Ich glaube, wir brauchen sehr rasch Kontaktreduzierungen. Wir sollten uns auch fragen, ob wir uns Großveranstaltungen gerade leisten können. Die Lehre aus den letzten Monaten ist aber auch, dass man Schulschließungen vermeiden sollte. Denn es hat sich gezeigt, dass das zum Infektionsgeschehen wenig beiträgt. Es finden dort zwar Infektionen statt, aber das hat vor allem damit zu tun, dass dort die ungeimpften Populationen sind. Bei einer insgesamt hohen Inzidenz zeigt sich das dann auch in den Einrichtungen.

Hat die deutsche Gesundheitsfürsorge in der Pandemie versagt?

Das Gesundheitssystem ist stark und funktionsfähig. Aber es hat natürlich Schwächen, die auch allesamt vor der Pandemie bekannt waren. Wir haben ein schwaches bevölkerungsmedizinisches System. Das beinhaltet auch die Möglichkeit, zeitnah repräsentative kleinräumige Daten zu erheben. Bislang wurde das immer als akademisches Problem gesehen, aber jetzt fällt es uns auf die Füße. Das beginnt bei den Meldeverzügen der Infektionen und endet damit, dass wir nicht wissen, wo die ungeimpfte Bevölkerung ist. Wir merken das erst, wenn es hochkocht und nicht nur bei Corona, sondern auch bei anderen Infektionskrankheiten. Ausbaufähig ist auch die föderale Komponente, besonders dort, wo es darum geht, Einheitlichkeit gegenüber einer Gesundheitsherausforderung herzustellen. Dem Virus ist das Bundesland egal und da ist es nicht nachvollziehbar, warum es in einem Bundesland keine Maskenpflicht in der Schule gibt und in dem anderen schon. Daran müssen wir arbeiten.

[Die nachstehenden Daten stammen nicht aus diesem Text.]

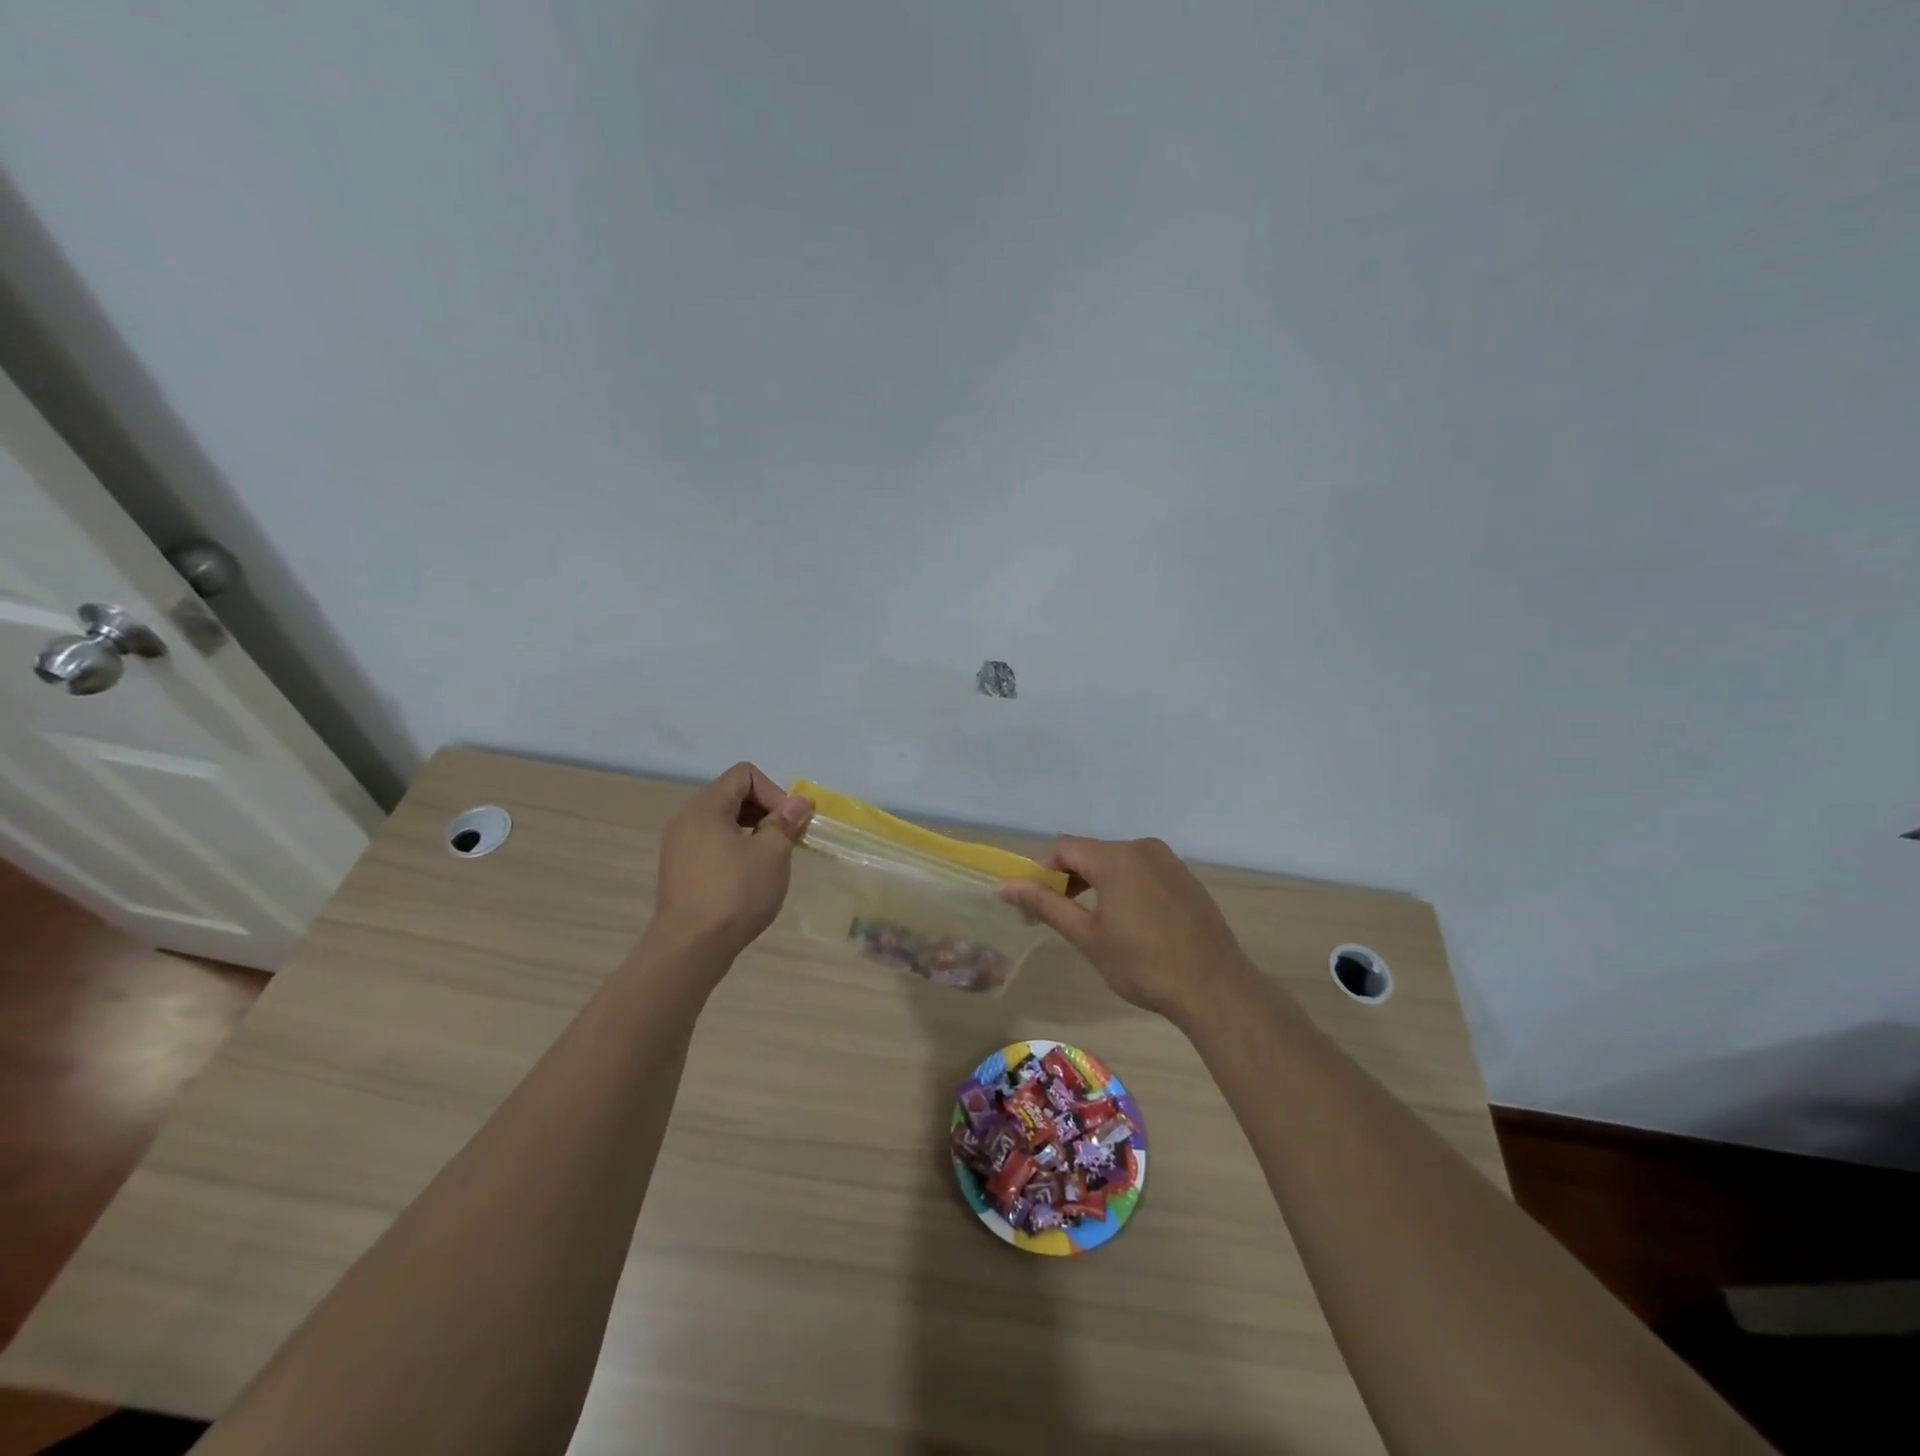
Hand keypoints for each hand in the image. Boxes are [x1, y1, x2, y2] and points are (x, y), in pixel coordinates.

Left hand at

Was können wir jetzt mitten in der vierten Welle noch tun?

Die Leopoldina hat eigentlich alles zusammengetragen. Worüber man meiner Meinung nach streiten kann: ob Kontaktreduktionen für alle gelten sollen oder müssen. Ich glaube nicht, dass Großveranstaltungen aktuell sinnvoll sind. Ich stehe auch präventiven Schulschließungen, also dem Vorziehen der Ferien, kritisch gegenüber. Wenn man die Ferien vorzieht, aber die Menschen auf den Weihnachtsmarkt gehen, ist nichts gewonnen. Sinnvoller wäre es, dafür zu sorgen, dass die Schulen sicher betrieben werden können. Wichtig ist, die anderen Maßnahmen auszuschöpfen.